A arte está exposta nas entrequadras, viadutos e até nas comerciais.

A arte está exposta nas entrequadras, viadutos e até nas comerciais.

“ É uma tentativa de as pessoas interagirem com a cidade. O grafite é um berro, é um grito, é a vida das pessoas que moram no DF. É um verdadeiro museu a céu aberto”, explica o professor Cláudio Ferreira.

Quem passa pela W3 Sul, na altura da 511, se depara com um enorme painel de grafite colorido. São formas e cores que levam vida para a parede lateral de uma das mais tradicionais lojas de departamento de Brasília.O autônomo Bruno Rocha, de 30 anos, fica encantado com os traços da arte urbana, todas as vezes que passa pela região. “É muito legal, é uma arte que deixa o espaço muito bonito”, ressalta o autônomo.

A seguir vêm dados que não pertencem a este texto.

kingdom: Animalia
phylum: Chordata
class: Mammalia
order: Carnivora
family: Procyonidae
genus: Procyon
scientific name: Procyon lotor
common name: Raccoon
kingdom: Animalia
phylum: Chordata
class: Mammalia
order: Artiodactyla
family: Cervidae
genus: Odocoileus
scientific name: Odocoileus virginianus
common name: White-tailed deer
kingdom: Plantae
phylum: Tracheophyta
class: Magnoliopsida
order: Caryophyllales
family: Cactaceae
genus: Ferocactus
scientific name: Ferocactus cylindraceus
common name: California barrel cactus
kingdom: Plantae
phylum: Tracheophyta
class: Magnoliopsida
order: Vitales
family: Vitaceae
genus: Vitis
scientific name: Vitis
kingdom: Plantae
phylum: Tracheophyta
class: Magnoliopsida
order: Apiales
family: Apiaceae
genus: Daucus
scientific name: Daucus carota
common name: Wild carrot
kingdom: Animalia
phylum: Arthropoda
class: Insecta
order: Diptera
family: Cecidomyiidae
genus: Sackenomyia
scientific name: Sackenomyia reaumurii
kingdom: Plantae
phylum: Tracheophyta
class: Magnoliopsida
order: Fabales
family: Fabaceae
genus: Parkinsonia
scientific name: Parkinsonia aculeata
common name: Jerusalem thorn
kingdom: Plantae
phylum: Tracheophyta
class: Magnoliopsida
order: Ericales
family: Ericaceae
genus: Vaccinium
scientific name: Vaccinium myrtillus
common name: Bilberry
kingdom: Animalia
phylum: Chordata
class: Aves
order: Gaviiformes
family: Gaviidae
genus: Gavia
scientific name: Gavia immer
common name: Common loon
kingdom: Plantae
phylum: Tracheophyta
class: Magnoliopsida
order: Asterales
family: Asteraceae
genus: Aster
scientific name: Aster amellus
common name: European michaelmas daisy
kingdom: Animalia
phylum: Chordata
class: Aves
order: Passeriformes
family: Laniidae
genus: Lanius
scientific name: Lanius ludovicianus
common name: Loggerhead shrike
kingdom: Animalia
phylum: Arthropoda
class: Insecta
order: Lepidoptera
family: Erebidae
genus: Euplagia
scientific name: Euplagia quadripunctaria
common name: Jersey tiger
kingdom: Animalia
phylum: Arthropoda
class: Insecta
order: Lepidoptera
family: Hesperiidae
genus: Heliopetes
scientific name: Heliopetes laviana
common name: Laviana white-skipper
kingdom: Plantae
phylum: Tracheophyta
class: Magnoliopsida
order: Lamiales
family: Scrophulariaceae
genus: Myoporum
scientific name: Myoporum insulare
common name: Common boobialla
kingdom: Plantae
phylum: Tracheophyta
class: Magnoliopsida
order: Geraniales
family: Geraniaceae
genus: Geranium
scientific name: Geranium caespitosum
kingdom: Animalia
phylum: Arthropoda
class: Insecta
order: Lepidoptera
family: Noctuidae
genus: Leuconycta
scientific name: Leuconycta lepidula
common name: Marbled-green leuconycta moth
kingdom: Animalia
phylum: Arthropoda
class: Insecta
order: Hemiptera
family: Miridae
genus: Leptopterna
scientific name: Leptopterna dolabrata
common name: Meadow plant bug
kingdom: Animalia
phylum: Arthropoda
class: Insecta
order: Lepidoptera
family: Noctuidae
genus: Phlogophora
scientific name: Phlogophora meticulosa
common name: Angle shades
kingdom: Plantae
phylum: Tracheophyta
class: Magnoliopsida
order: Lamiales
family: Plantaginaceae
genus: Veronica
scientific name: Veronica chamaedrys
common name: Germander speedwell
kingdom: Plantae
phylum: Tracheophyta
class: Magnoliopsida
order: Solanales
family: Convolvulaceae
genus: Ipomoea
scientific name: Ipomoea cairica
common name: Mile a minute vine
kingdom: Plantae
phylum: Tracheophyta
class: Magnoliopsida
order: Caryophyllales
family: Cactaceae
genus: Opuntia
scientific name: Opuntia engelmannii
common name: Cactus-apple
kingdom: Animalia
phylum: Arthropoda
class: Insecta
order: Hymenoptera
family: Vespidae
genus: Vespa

O grafite é um tipo de manifestação artística que surgiu em Nova York, nos Estados Unidos, na década de 1970. Consiste em um movimento organizado nas artes plásticas, em que o artista cria uma linguagem intencional para interferir na cidade, aproveitando espaços para a crítica social. Em Brasília, um dos grafiteiros mais conhecidos da cidade, Daniel Toys, de 26 anos, conta que o grafite é um trabalho feito para a cidade. “Quando nós pintamos na rua, desapegamos do trabalho. É feito para a cidade! Já perdi as contas de quantos grafites eu fiz. A arte urbana é efêmera, não tem um prazo de validade”, enfatiza o grafiteiro.

Realidade das ruas

O grafite está ligado a forma de expressar toda a opressão que a humanidade vive, principalmente os menos favorecidos, ou seja, o grafite reflete a realidade das ruas. O grafiteiro Mikael Guedes, de 25 anos, conhecido no mundo do grafite como Omik, tem um ateliê em parceria com o amigo Daniel Toys, no Guará. Mas as principais intervenções artísticas dos grafiteiros então no centro da capital.  “O centro de Brasília é um local onde todas as regiões administrativas se encontram. Mas o grafite, como qualquer outra arte, exige muito estudo e técnica para se ter um trabalho melhor”, afirma o grafiteiro.

Bruno Rocha fica encantado com os traços da arte urbana

Bruno Rocha fica encantado com os traços da arte urbana

Um dos melhores do mundo

O grafite foi introduzido no Brasil no final da década de 1970, em São Paulo. Os brasileiros não se contentaram com o grafite norte-americano, então começaram a incrementar a arte com um toque brasileiro. O estilo do grafite brasileiro é reconhecido entre os melhores de todo o mundo.

Para o professor da Faculdade de Comunicação da Universidade de Brasília (UnB), Pedro Russi, de 45 anos, o grafite é uma forma de entender o mundo. “O grafite é uma forma de expressão de um grupo ou de indivíduo. O importante é entender que o grafite transforma espaços, é uma antropofagia. O grafite é uma narrativa urbana, é como se fosse um discurso, uma forma de entender o mundo”, finaliza o professor.